▶ [GIVEN PASSAGE]
########
When the Pilgrim Fathers made up their minds to start on that wonderful voyage in the Mayflower, across the stormy ocean, in order that they might find in the wilderness "freedom to worship God," they had to borrow money for the journey.

All the things required for founding a colony in the new world meant quite a large sum, even though the Pilgrims were as economical as it was possible to be. After trying a long time they succeeded in finding some merchants in London who were willing to let them have what they needed on the condition that the Pilgrims for seven years should give the merchants a one-half share of all profits they might get in trade or by fishing or farming in the new country. So the Pilgrim Fathers and the London Merchants signed a partnership; a grant of land was obtained for the new colony from one of the great land companies which under the King controlled the western world; and in September, 1620, the Mayflower at last put to sea for her voyage across the Atlantic.

Everyone knows the sufferings of the little colony at Plymouth during that first cruel winter on the bleak New England shore. Far from being able to send any profits back to England in this spring of 1621, they had to borrow more money.
The Pilgrims did not all stay quietly in Ply-mouth, clearing their farms and raising their corn. They had brought over in the Mayflower a shallop, a small sail-boat such as would now be called a sloop. It had been stowed away in parts in the ship, and was put together by the ship's carpenter after they landed. Several years later, a ship carpenter, who had joined the colony, made them two good and strong shallops. In these the more venturous of the young men sailed up and down the coast, and worked up some trade with the Indians at different points.

One of these sailing trips was especially mentioned by Governor Bradford, in his history of the colony, because it led to important events.

It was in the fall of 1625, after their first abundant harvest, that half a dozen of the "old standards," as Governor Bradford calls them, loaded one of the two new shallops with corn for an expedition up the coast. They had laid a little deck over part of the boat to keep the corn dry, but the men had no shelter from any storms that might come. Edward Winslow, one of the finest of the Pilgrim men, afterwards Governor of the colony, was skipper.

Northward and eastward they sailed up along the shore, by Seguin Island, which had no light-house then, and across Merrymeeting Bay, and entered a fine large river, called Kennebec. They sailed by a large island upon which was an Indian village, the home of an Indian sachem. They kept on sailing up the river between hills heavily wooded with pine and fringed with birches at the water's edge and did not stop until they came to the head of the tide, where the swift river current met and overcame the movement from the ocean.

Here, just below the first rapids, they found an Indian village, and were received in a most friendly manner. They unloaded the corn from their shallop, and the Indians brought beaver skins and other furs from the wigwams and traded the pelts for the corn. When the shallop came again into Plymouth Harbor, she carried seven hundred pounds of beaver fur, which the Pilgrims were happy to send to England by the next ship that sailed.
########
▶ [RECORD EXCERPTS]
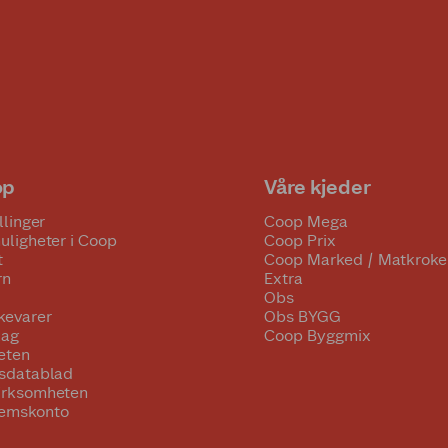
op
Våre kjeder
llinger
Coop Mega
uligheter i Coop
Coop Prix
t
Coop Marked / Matkroke
rn
Extra
Obs
kevarer
Obs BYGG
lag
Coop Byggmix
eten
tsdatablad
irksomheten
emskonto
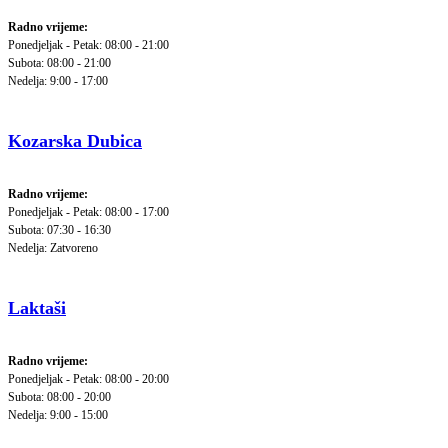
Radno vrijeme:
Ponedjeljak - Petak: 08:00 - 21:00
Subota: 08:00 - 21:00
Nedelja: 9:00 - 17:00
Kozarska Dubica
Radno vrijeme:
Ponedjeljak - Petak: 08:00 - 17:00
Subota: 07:30 - 16:30
Nedelja: Zatvoreno
Laktaši
Radno vrijeme:
Ponedjeljak - Petak: 08:00 - 20:00
Subota: 08:00 - 20:00
Nedelja: 9:00 - 15:00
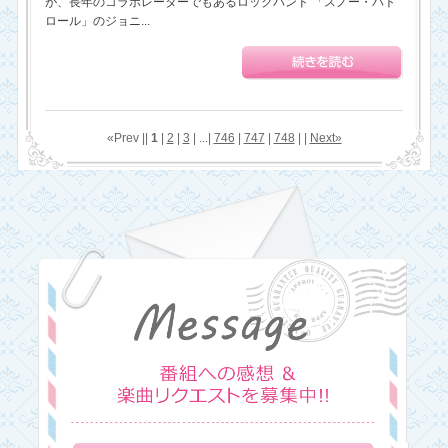
が、長年のコラボレーターでもあるロックバンド 「スノー・パト
ロール」のジョニ...
«Prev ||
1
|
2
|
3
| ...|
746
|
747
|
748
| |
Next»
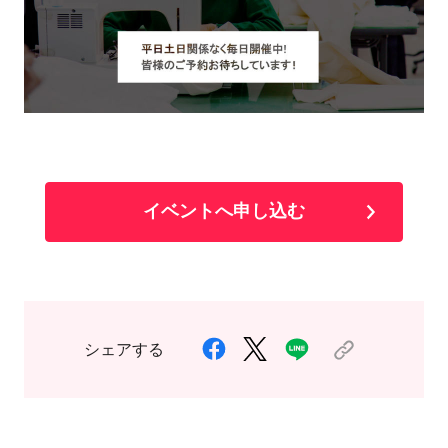
イベントへ申し込む
シェアする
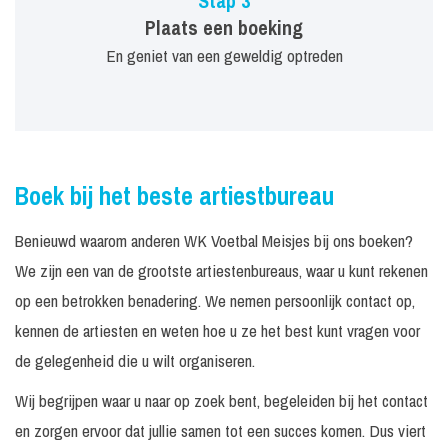
Stap 3
Plaats een boeking
En geniet van een geweldig optreden
Boek bij het beste artiestbureau
Benieuwd waarom anderen WK Voetbal Meisjes bij ons boeken?
We zijn een van de grootste artiestenbureaus, waar u kunt rekenen
op een betrokken benadering. We nemen persoonlijk contact op,
kennen de artiesten en weten hoe u ze het best kunt vragen voor
de gelegenheid die u wilt organiseren.
Wij begrijpen waar u naar op zoek bent, begeleiden bij het contact
en zorgen ervoor dat jullie samen tot een succes komen. Dus viert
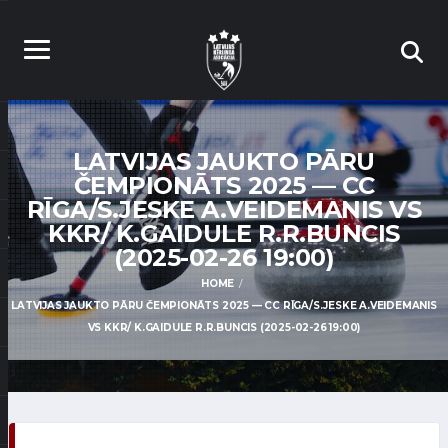
LATVIJAS JAUKTO PĀRU
ČEMPIONĀTS 2025 — CC
RĪGA/S.JESKE A.VEIDEMANIS VS
KKR/ K.GAIDULE R.R.BUNCIS
(2025-02-26 19:00)
HOME
LATVIJAS JAUKTO PĀRU ČEMPIONĀTS 2025 — CC RĪGA/S.JESKE A.VEIDEMANIS
VS KKR/ K.GAIDULE R.R.BUNCIS (2025-02-26 19:00)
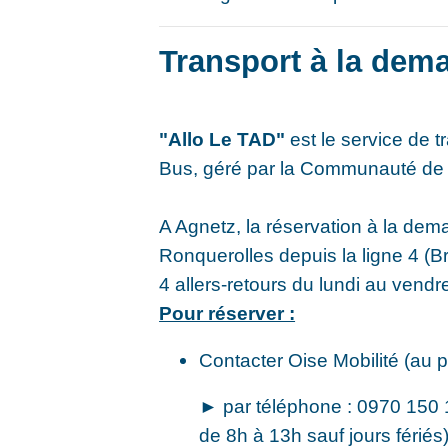
Transport à la dem
"Allo Le TAD"
est le service de 
Bus, géré par la Communauté de
A Agnetz, la réservation à la dem
Ronquerolles depuis la ligne 4 (Br
4 allers-retours du lundi au vendre
Pour réserver :
Contacter Oise Mobilité (au pl
► par téléphone : 0970 150 
de 8h à 13h sauf jours fériés)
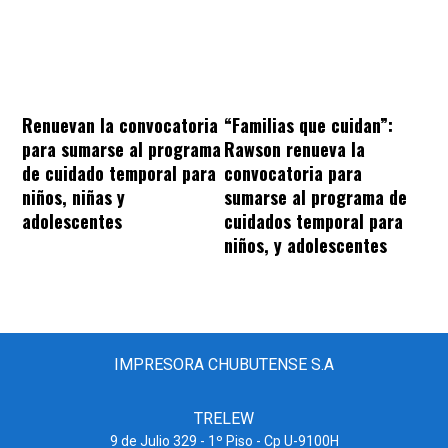
“Familias que cuidan”:
Renuevan la convocatoria
Rawson renueva la
para sumarse al programa
convocatoria para
de cuidado temporal para
sumarse al programa de
niños, niñas y
cuidados temporal para
adolescentes
niños, y adolescentes
IMPRESORA CHUBUTENSE S.A
TRELEW
9 de Julio 329 - 1º Piso - Cp U-9100H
########
▶ [TO-DO ITEM A] Write out the part of the passage on the Pilgrims from "When the Pilgrim" up to and including "for the journey.".
▶ [TO-DO ITEM B] According to the passage on the Pilgrims, why did the men lay a little deck over part of the shallop before the 1625 expedition? Answer in one to three sentences.
▶ [TO-DO ITEM C] Proceed with the passage on the Pilgrims, continuing from its final sentence.
The material here was drawn from a separate source.

▶ [EXPECTED OUTPUT A]
When the Pilgrim Fathers made up their minds to start on that wonderful voyage in the Mayflower, across the stormy ocean, in order that they might find in the wilderness "freedom to worship God," they had to borrow money for the journey.

▶ [EXPECTED OUTPUT B] They laid the deck over part of the boat to keep the corn dry. It gave no shelter to the men themselves from any storms that might come.

▶ [EXPECTED OUTPUT C]
The Pilgrims were now having a hard time with their creditors, the London Merchants, who heaped reproaches upon them for their delay in paying their debts. They were now sending to England by every returning boat what little they were able to procure, a few clapboards they had made, or some furs they had taken in trade, and every now and then one of their number would go to London to make explanations and excuses, and to borrow a little more money if he could to purchase things to carry home. The whole of their borrowings made a large amount for a handful of settlers in the wilderness, toiling hard to feed and clothe their growing families, to send over the sea in a few years. No wonder the thoughts of Edward Winslow and the rest of the "old standards" went often to the Indian village at the head of the tide on the Kennebec, and to the splendid furs that the Indian hunters brought down every year from the country up the river.

When Isaac Allerton went to England the second time, he obtained from the great land company which held all of New England, a grant or patent of the land upon which Plymouth Colony was settled, and also of a large tract of land lying on both sides of the Kennebec River, which the Pilgrims were anxious to control for the purpose of trading in furs with the Indians. The former patents had run to someone in England. This time the grant was made to William Bradford and a few men associated with him, as the responsible men of the colony. These men became, as it were, trustees for the colony until its debts should be paid. By agreement between themselves and the colony they were to control all its trade and to have the use of all boats until their trust was fulfilled.

So the Pilgrims of Plymouth became the owners of a large part of the Kennebec valley, the land upon which now stand some of the beautiful cities and villages of central Maine. What was much more important to them, they were able to control the valuable fur trade of the whole region, and to keep it from the fishing fleets which came every year from Europe to the mouth of the river. The patent in its final form was received in 1629, but a year before that the Plymouth men had built a trading-house, a sort of combination of fort and store-house, upon the east bank of the Kennebec, just below the first rapids, and close to the Indian village where they had traded on their earlier trip. The Indian name of the place was Koussinoc.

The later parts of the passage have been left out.